Can that change be turned into something more positive? Something that could perhaps lead to a co-ordinated and unified move against a disgusting ‘sport’ that has a far higher opinion of itself than it actually merits? Can we work across platforms and across the existing ‘boundaries’ of organisations and campaign groups? Can we find that ‘common ground’? Of course we can, but first we have to decide if that’s what we all actually want…
I’m very glad to read this because I have been trying for the last 20 months to get the RSPB to remove the paragraph in the Royal Charter that says “The Society shall take no part in the question of the killing of game birds and legitimate sport of that character except when such practices have an impact on the Objects.” Notice the use of the word ‘legitimate’…
I’m a proud member of the RSPB but this particular aspect of it really sticks in my throat and the way they have hidden behind this paragraph to maintain their ‘neutrality’ on the subject seems to me a form of moral cowardice. As you point out (and I have elaborated on at length in my response to their recent consultation) this apparent neutrality is actually condoning and facilitating the killing of birds for ‘fun’.

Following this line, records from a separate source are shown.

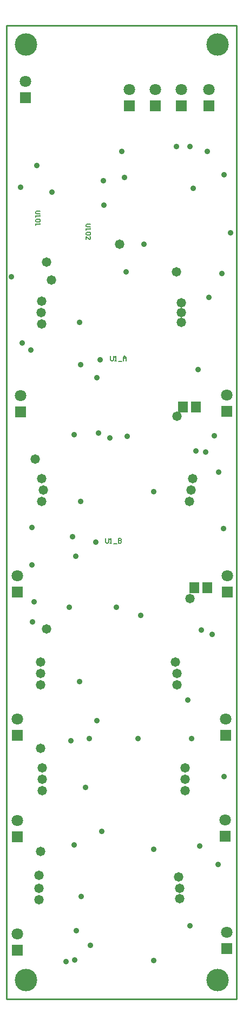
<source format=gbs>
G04 Layer_Color=16711935*
%FSLAX25Y25*%
%MOIN*%
G70*
G01*
G75*
%ADD31C,0.01000*%
%ADD32C,0.00591*%
%ADD53R,0.05918X0.06902*%
%ADD63C,0.07099*%
%ADD64R,0.07099X0.07099*%
%ADD65C,0.13800*%
%ADD66C,0.03556*%
%ADD67C,0.05800*%
D31*
X141732Y-598000D02*
Y0D01*
X0D02*
X141732D01*
X0Y-598000D02*
X141732D01*
X0D02*
Y0D01*
D32*
X64000Y-203245D02*
Y-205541D01*
X64459Y-206000D01*
X65377D01*
X65837Y-205541D01*
Y-203245D01*
X66755Y-206000D02*
X67673D01*
X67214D01*
Y-203245D01*
X66755Y-203704D01*
X69051Y-206459D02*
X70888D01*
X71806Y-206000D02*
Y-204163D01*
X72724Y-203245D01*
X73643Y-204163D01*
Y-206000D01*
Y-204623D01*
X71806D01*
X20755Y-114000D02*
X18459D01*
X18000Y-114459D01*
Y-115377D01*
X18459Y-115837D01*
X20755D01*
X18000Y-116755D02*
Y-117673D01*
Y-117214D01*
X20755D01*
X20296Y-116755D01*
Y-119051D02*
X20755Y-119510D01*
Y-120428D01*
X20296Y-120888D01*
X18459D01*
X18000Y-120428D01*
Y-119510D01*
X18459Y-119051D01*
X20296D01*
X18000Y-121806D02*
Y-122724D01*
Y-122265D01*
X20755D01*
X20296Y-121806D01*
X51755Y-122000D02*
X49459D01*
X49000Y-122459D01*
Y-123378D01*
X49459Y-123837D01*
X51755D01*
X49000Y-124755D02*
Y-125673D01*
Y-125214D01*
X51755D01*
X51296Y-124755D01*
Y-127051D02*
X51755Y-127510D01*
Y-128428D01*
X51296Y-128888D01*
X49459D01*
X49000Y-128428D01*
Y-127510D01*
X49459Y-127051D01*
X51296D01*
X49000Y-131643D02*
Y-129806D01*
X50837Y-131643D01*
X51296D01*
X51755Y-131183D01*
Y-130265D01*
X51296Y-129806D01*
X61000Y-315245D02*
Y-317541D01*
X61459Y-318000D01*
X62378D01*
X62837Y-317541D01*
Y-315245D01*
X63755Y-318000D02*
X64673D01*
X64214D01*
Y-315245D01*
X63755Y-315704D01*
X66051Y-318459D02*
X67888D01*
X68806Y-315245D02*
Y-318000D01*
X70183D01*
X70643Y-317541D01*
Y-317082D01*
X70183Y-316622D01*
X68806D01*
X70183D01*
X70643Y-316163D01*
Y-315704D01*
X70183Y-315245D01*
X68806D01*
D53*
X123437Y-345500D02*
D03*
X115563D02*
D03*
X116500Y-234500D02*
D03*
X108626D02*
D03*
D63*
X107500Y-39370D02*
D03*
X124500D02*
D03*
X91500Y-39500D02*
D03*
X75500D02*
D03*
X135500Y-557000D02*
D03*
X6500Y-558000D02*
D03*
X134500Y-488000D02*
D03*
X11500Y-34500D02*
D03*
X8500Y-227500D02*
D03*
X135500Y-227000D02*
D03*
X6500Y-338000D02*
D03*
X136000D02*
D03*
X6500Y-426063D02*
D03*
X135000D02*
D03*
X6500Y-488516D02*
D03*
D64*
X107500Y-49370D02*
D03*
X124500D02*
D03*
X91500Y-49500D02*
D03*
X75500D02*
D03*
X135500Y-567000D02*
D03*
X6500Y-568000D02*
D03*
X134500Y-498000D02*
D03*
X11500Y-44500D02*
D03*
X8500Y-237500D02*
D03*
X135500Y-237000D02*
D03*
X6500Y-348000D02*
D03*
X136000D02*
D03*
X6500Y-436063D02*
D03*
X135000D02*
D03*
X6500Y-498516D02*
D03*
D65*
X129921Y-586614D02*
D03*
X11811D02*
D03*
X129921Y-11811D02*
D03*
X11811D02*
D03*
D66*
X134000Y-91874D02*
D03*
X71000Y-77500D02*
D03*
X104500Y-74437D02*
D03*
X113000D02*
D03*
X126500Y-374000D02*
D03*
X38500Y-357500D02*
D03*
X67500D02*
D03*
X82500Y-362500D02*
D03*
X15500Y-331500D02*
D03*
X17000Y-354000D02*
D03*
X55000Y-317500D02*
D03*
X45500Y-292500D02*
D03*
X63500Y-253500D02*
D03*
X56500Y-250500D02*
D03*
X41445Y-251500D02*
D03*
X74307Y-252500D02*
D03*
X133500Y-309000D02*
D03*
X120000Y-371500D02*
D03*
X128000Y-252000D02*
D03*
X57437Y-205500D02*
D03*
X45063Y-182500D02*
D03*
X3000Y-154500D02*
D03*
X84500Y-134500D02*
D03*
X132500Y-152500D02*
D03*
X123500Y-77500D02*
D03*
X60000Y-110500D02*
D03*
X59500Y-95500D02*
D03*
X28055Y-102500D02*
D03*
X55500Y-427000D02*
D03*
X45000Y-403000D02*
D03*
X39500Y-439500D02*
D03*
X114000Y-438000D02*
D03*
X58500Y-495000D02*
D03*
X119000Y-504000D02*
D03*
X90752Y-574500D02*
D03*
X41945Y-574000D02*
D03*
X46000Y-535000D02*
D03*
X15000Y-199500D02*
D03*
X116500Y-261500D02*
D03*
X73500Y-151500D02*
D03*
X9500Y-195000D02*
D03*
X122500Y-262000D02*
D03*
X118000Y-211500D02*
D03*
X45500Y-208500D02*
D03*
X18500Y-86000D02*
D03*
X124500Y-167000D02*
D03*
X115000Y-100000D02*
D03*
X72500Y-93500D02*
D03*
X8500Y-99500D02*
D03*
X90500Y-286500D02*
D03*
X15500Y-308500D02*
D03*
X42500Y-326000D02*
D03*
X16000Y-366500D02*
D03*
X40500Y-314000D02*
D03*
X51000Y-438000D02*
D03*
X90500Y-506000D02*
D03*
X134000Y-461500D02*
D03*
X130400Y-515600D02*
D03*
X36500Y-575000D02*
D03*
X113000Y-553000D02*
D03*
X43000Y-556000D02*
D03*
X48500Y-468000D02*
D03*
X81000Y-438000D02*
D03*
X111500Y-414500D02*
D03*
X55500Y-216500D02*
D03*
X130500Y-274500D02*
D03*
X51500Y-565000D02*
D03*
X41500Y-503500D02*
D03*
X137795Y-127644D02*
D03*
D67*
X21000Y-507500D02*
D03*
X24500Y-370750D02*
D03*
X22000Y-470000D02*
D03*
X21000Y-391000D02*
D03*
Y-405000D02*
D03*
Y-398000D02*
D03*
X110000Y-470000D02*
D03*
Y-463000D02*
D03*
Y-456000D02*
D03*
X27476Y-156476D02*
D03*
X105000Y-240000D02*
D03*
X21500Y-278500D02*
D03*
X22500Y-285500D02*
D03*
X21500Y-292500D02*
D03*
X114500Y-278500D02*
D03*
X113000Y-352000D02*
D03*
X112500Y-292500D02*
D03*
X113500Y-285500D02*
D03*
X104000Y-391000D02*
D03*
X105000Y-398000D02*
D03*
Y-405000D02*
D03*
X20000Y-522000D02*
D03*
Y-530000D02*
D03*
Y-537000D02*
D03*
X22000Y-463000D02*
D03*
Y-456000D02*
D03*
X106000Y-523000D02*
D03*
X106563Y-530000D02*
D03*
X106500Y-536500D02*
D03*
X104500Y-151500D02*
D03*
X24500Y-145500D02*
D03*
X21500Y-183500D02*
D03*
Y-169500D02*
D03*
X21197Y-176500D02*
D03*
X107500Y-170500D02*
D03*
Y-176500D02*
D03*
Y-182500D02*
D03*
X69520Y-134500D02*
D03*
X21000Y-444000D02*
D03*
X17500Y-266500D02*
D03*
M02*

</source>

To be fair to them, historically there have been good reasons why this paragraph was necessary at the beginning of the charity’s existence and through much of the 20th century (see Tessa Boase’s wonderful book Mrs Pankhurst’s Purple Feather) but there is no place for it now. Public opinion on killing has changed dramatically and combined with an increasing awareness of biodiversity loss, species loss, habitat loss and climate change it seems totally incongruous and counter-productive for the RSPB to maintain this position. Ultimately, I feel it will harm their future membership levels and income if they don’t change their position soon.

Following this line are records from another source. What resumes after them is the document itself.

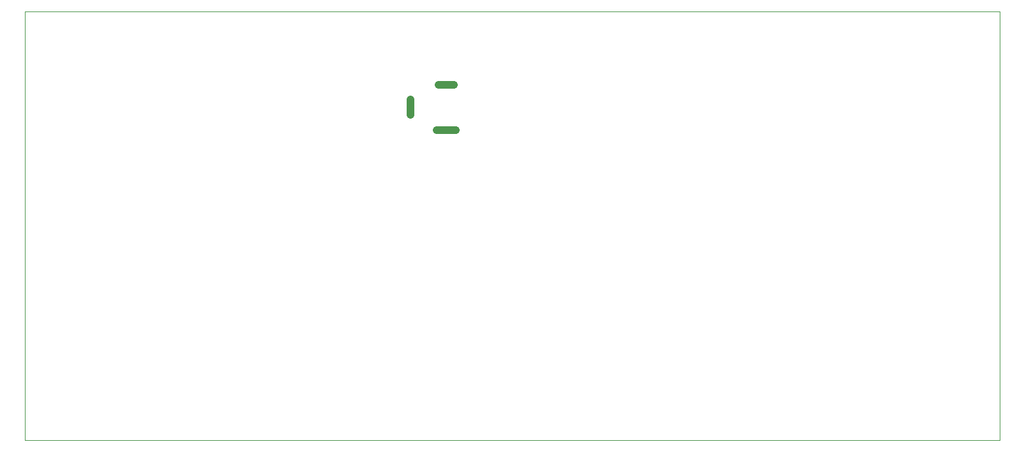
<source format=gbr>
%TF.GenerationSoftware,KiCad,Pcbnew,9.0.1*%
%TF.CreationDate,2025-04-11T12:37:24-04:00*%
%TF.ProjectId,Pneumatactors_1Xiao_3Pumps_8Valves,506e6575-6d61-4746-9163-746f72735f31,rev?*%
%TF.SameCoordinates,Original*%
%TF.FileFunction,Profile,NP*%
%FSLAX46Y46*%
G04 Gerber Fmt 4.6, Leading zero omitted, Abs format (unit mm)*
G04 Created by KiCad (PCBNEW 9.0.1) date 2025-04-11 12:37:24*
%MOMM*%
%LPD*%
G01*
G04 APERTURE LIST*
%TA.AperFunction,Profile*%
%ADD10C,0.100000*%
%TD*%
%TA.AperFunction,Profile*%
%ADD11C,0.990600*%
%TD*%
G04 APERTURE END LIST*
D10*
X13966892Y-22913892D02*
X143252892Y-22913892D01*
X143252892Y-79809892D01*
X13966892Y-79809892D01*
X13966892Y-22913892D01*
D11*
%TO.C,J3*%
X65160603Y-36667992D02*
X65160603Y-34661392D01*
X68602292Y-38661892D02*
X71116892Y-38661892D01*
X68856303Y-32667492D02*
X70862903Y-32667492D01*
%TD*%
M02*

</source>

The RSPB does not exist in a moral and ethical vacuum. It cannot hide behind its ‘conservation credentials’ forever as though no one cares about the slaughter of creatures for ‘mere pleasure’ or that this does not inform their decisions about supporting the charity and its work. Turning a blind eye in the face of so much evidence of cruelty and destruction becomes increasingly unethical and an immoral way to behave. It is in fact anything but ‘neutral, it is complicit.
The Covid crisis has rather interrupted my efforts in this regard but I shall continue, perhaps with your support?!
Hi Peter. I well remember chatting with you about this in a pub somewhere (in those long ago pre-Covid days of course). I don’t think you’ll find anyone more supportive of the RSPB’s Investigations Unit than me (absolute heroes), and the reserve staff I’ve met are wonderful, but I’m in complete agreement – and have said so in numerous podcasts with eg Kevin Cox, RSPB Chair – that being ‘neutral’ at a corporate level is (as you say, too) ‘complicit’. That one damn clause in their Charter belongs in the history books. It would be very interesting to know what other RSPB members think (or whether it has actually stopped some pro-wildlife people from joining).
Whether people disagree with you/us or not, I’m sure they’d be interested to read your thoughts if you wanted to put them down in a Guest Post?